• 52
    muslera'yı galatasaray'a öneren ve aldıran taffarel'in kendisidir. taffarel böylelikle mondragon'un gidişiyle başlayan orkun usak, aykut erçetin, de sanctis, leo franco, ufuk ceylan ve zapata dönemlerini isimlendirmek için söylediğimiz galatasaray kalesinin fetret dönemini sonlandırmıştır. taffarel ve muslera ikisi de iyi kalecilerdir. ikisini birbiriyle kıyaslamanın hiçbir anlamı olmadığını düşünüyorum. çünkü iki kaleci de galatasaray'a hizmet vermiştir. umarım yıllar sonra muslera da taffarel gibi galatasaray'a kendisiyle versus açılacak bir kaleci önerir de yokluğunu aratmaz. he bu arada buradan anlıyoruz ki kaleci dediğin kesinlikle ve istisnasız latin amerikalı olacak.
  • 54
    karşılaştırırken oynadıkları takımların göz önünde buludurulmasının faydası olacağını düşünüyorum. taffarel oynadığı süre boyunca takımdaki futbolcular istikrar abidesiydi, bugün bile rüya 11 yaparken çoğu galatasaray taraftarı stopere popescu, bülent ikilisini yazıyor. muslera'nın oynadığı yıllarda ise takımımızda kalıcılık ve istikrarı çeşitli nedenlerden ötürü sağlayamadık. ayrıca taffarel galatasaray kariyerinin çoğunda tek hocanın idaresindeydi, muslera ise 6-7 hoca görmüştür.
    çevresel etkenleri bi kenara koyup salt kalecilik yeteneği bakımından karşılaştırırsak muslera'nın önde olduğunu düşünüyorum.
    kazanılan başarılar ve kupalar bakımından taffarel daha önde.şimdiye kadar dünya kupası kazanan kaç oyuncumuz oldu ki?
    en sevindiğim durum karşılaştırdığımız isimlerin galatasaray'ın büyüklüğünün göstergesi olması. böyle derde can kurban. :)
  • 55
    biri galatasaray'da 89 resmi maçta mücadele ederken, öteki 300'lere doğru yol açmış emin adımlarla gitmektedir.*

    uluslararası kariyeri başka şey, kulüp kariyeri bambaşka şey.
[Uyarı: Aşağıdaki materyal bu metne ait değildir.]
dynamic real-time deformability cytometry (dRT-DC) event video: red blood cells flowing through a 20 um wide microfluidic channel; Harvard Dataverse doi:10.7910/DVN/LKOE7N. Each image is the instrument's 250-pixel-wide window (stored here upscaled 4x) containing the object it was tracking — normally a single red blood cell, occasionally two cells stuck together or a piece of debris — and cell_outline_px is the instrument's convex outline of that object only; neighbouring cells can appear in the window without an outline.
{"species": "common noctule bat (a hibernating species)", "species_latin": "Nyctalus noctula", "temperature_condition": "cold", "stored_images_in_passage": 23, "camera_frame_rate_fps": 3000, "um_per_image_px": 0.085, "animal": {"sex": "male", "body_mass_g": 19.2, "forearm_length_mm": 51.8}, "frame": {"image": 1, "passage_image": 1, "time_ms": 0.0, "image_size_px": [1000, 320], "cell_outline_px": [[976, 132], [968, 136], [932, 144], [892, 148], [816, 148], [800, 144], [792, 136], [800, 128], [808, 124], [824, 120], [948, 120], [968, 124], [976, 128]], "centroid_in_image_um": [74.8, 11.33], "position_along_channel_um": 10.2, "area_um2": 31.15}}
    muslera galatasaray tarihinin en iyi yabancı kalecisidir. aslında yerli yabancı ayrımı yapmadan diyeceğim bunu, ancak rahmetli berlin panteri turgay şeren aklıma geliyor.

    mesela aynı şeyi türk futbolunu kapsayacak şekilde genişleterek de söyleyebilirim, ama orada da toni schumacher diye bir şey var.

    buradan taffarel'i ve performansını küçümsediğim çıkarılmasın.
  • 57
    brezilyalı iyi kalecilerin ortk bir özelliği var. iyi yer tutmak.

    taffarel dönemini hatırlayanlar bilicektir; taffarel çok nadiren uçardı zira neredeyse her top kucağında erir giderdi. başka kalecilerin uzasa yakalayamacağı toplar sanki taffarel'in üstüne gidiyomuş gibi görünürdü. işte yer tutma buydu. bunun da kökeni öncelikle oyun zekası ve görüşü, sonra da brezilyalı olmak heralde. zira dida da öyleydi mesela. prime dönemlerinde kucağında biten çok atak görmüşüzdür. allison becker yine öyle, bir artısı var becker'in, aynı zamanda atletik de kaleci. o yüzden de dünyanın en iyi 2-3 isminden biri.

    muslera'nın da bu yer tutma meselesinde ilk geldiği yıllara göre büyük aşama kaydettiğini söyleyebiliriz.

    yer tutma önemli aga, kaleci dediğin çok uçmayacak. az uçacak, öz uçacak.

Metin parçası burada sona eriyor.